American engineer, lawyer and politician (1859–1942)

LaMonte Cowles (September 30, 1859 – February 24, 1942) was an American engineer, lawyer, and politician.

Cowles was a son of Methodist minister William Fletcher Cowles and Maria Elizabeth LaMonte, born in Oskaloosa on September 30, 1859. His father was a widower who had three prior children. Lamonte Cowles had a full brother, Gardner Cowles Sr. LaMonte graduated from Iowa Wesleyan College in 1879 and worked for the Union Pacific, the Chicago Burlington and the Pacific Railroad as an engineer. Cowles subsequently read law, was admitted to the bar in 1886, and relocated to Burlington, Iowa, to practice law. Cowles legal career included a stint as city attorney.
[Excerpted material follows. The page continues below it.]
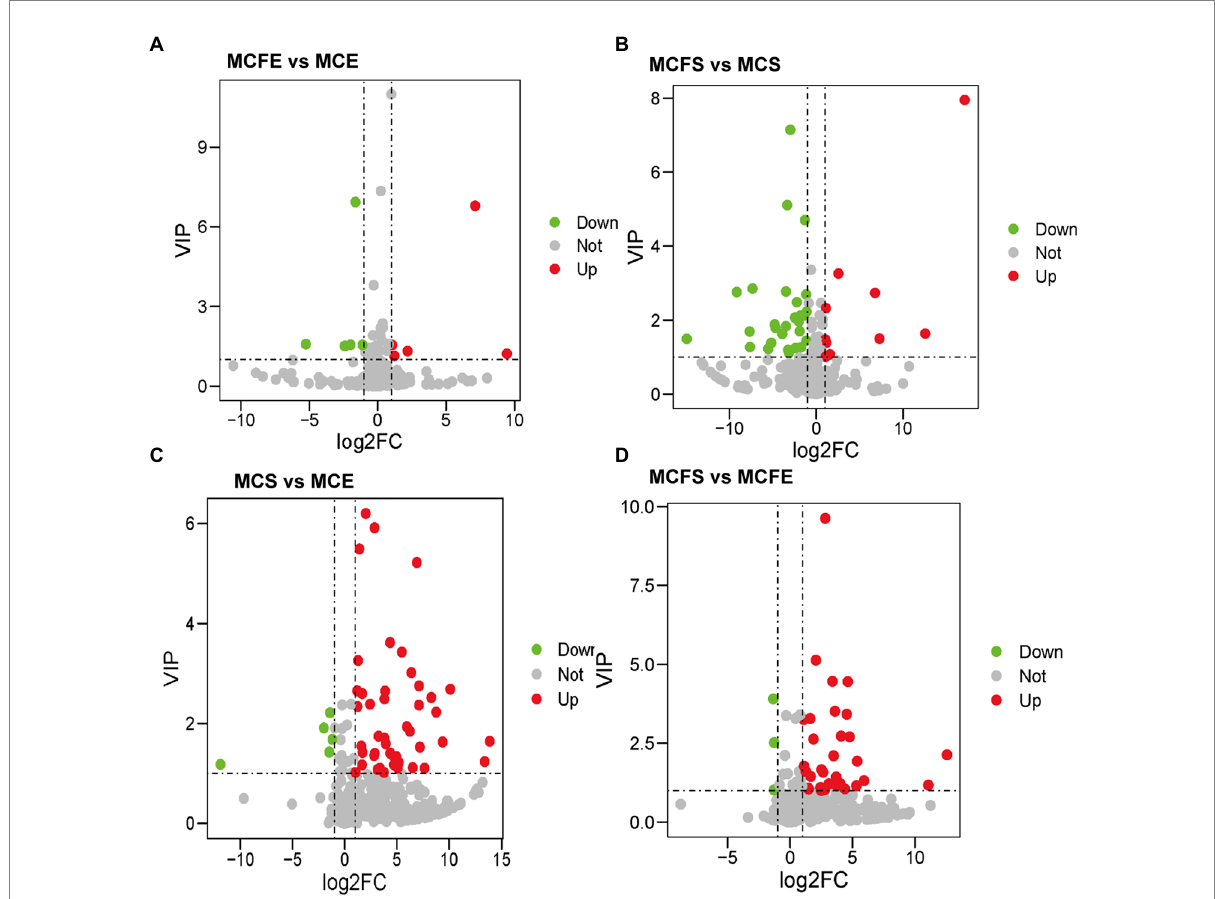
FIGURE 4 Differential metabolites in pairwise comparison among four MaE groups: volcano plots of differential metabolites in MCFE vs. MCE (A) ; MCFS vs. MCS (B) ; MCS vs. MCE (C) ; MCFS vs. MCFE (D) . MCE, MC-producing strain at exponential phase; MCFE, MC-free strain at exponential phase; MCS, MC-producing strain at stationary phase; MCFS, MC-free strain at stationary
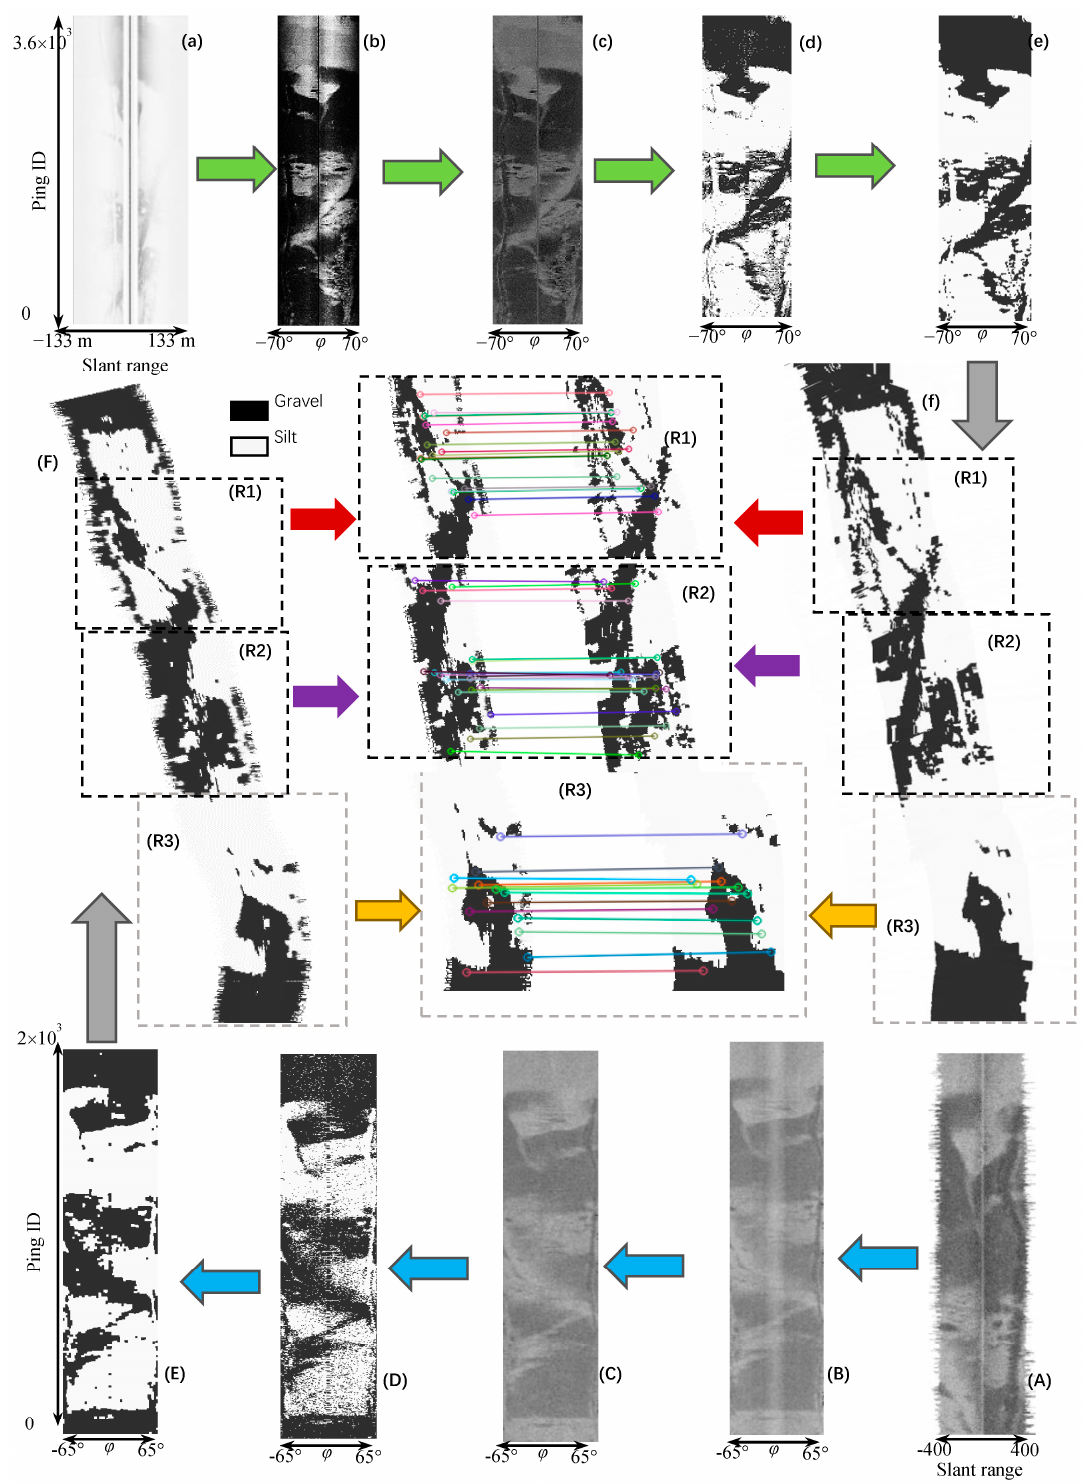
Figure 10. Segmental matching of MBES and SSS images. ( a ) SSS waterfall image; ( b ) transformed angular image from ( a ); ( c ) normalized image of ( b ); ( d ) SSS sediment image; ( e ) denoised image of ( d ); and ( f ) geocoded image of ( e ). ( A ) MBES snippet waterfall image, ( B ) transformed angular image from ( A ), ( C ) normalized image, ( D ) MBES sediment image, ( E ) denoised sediment image, and ( F ) geocoding image of ( E ). ( R1 – R3 ) three segments divided from the MBES image according to the distributions of seabed sediments and targets. φ is the incident angle.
Cowles was active in Republican Party politics. He served ten years as a Republican congressional committee member for the first district, and four years on the Republican state committee, as well as other party committees at the city, county, and state levels. Between January 9, 1911, and January 10, 1915, Cowles held the District 9 seat in the Iowa Senate as a Republican.

Cowles was married to Hattie E. Kane from 1886 to her death in 1889. The couple had one daughter. In 1897, he married Ida S. Miller. He died on February 24, 1942, at Burlington's Mercy Hospital.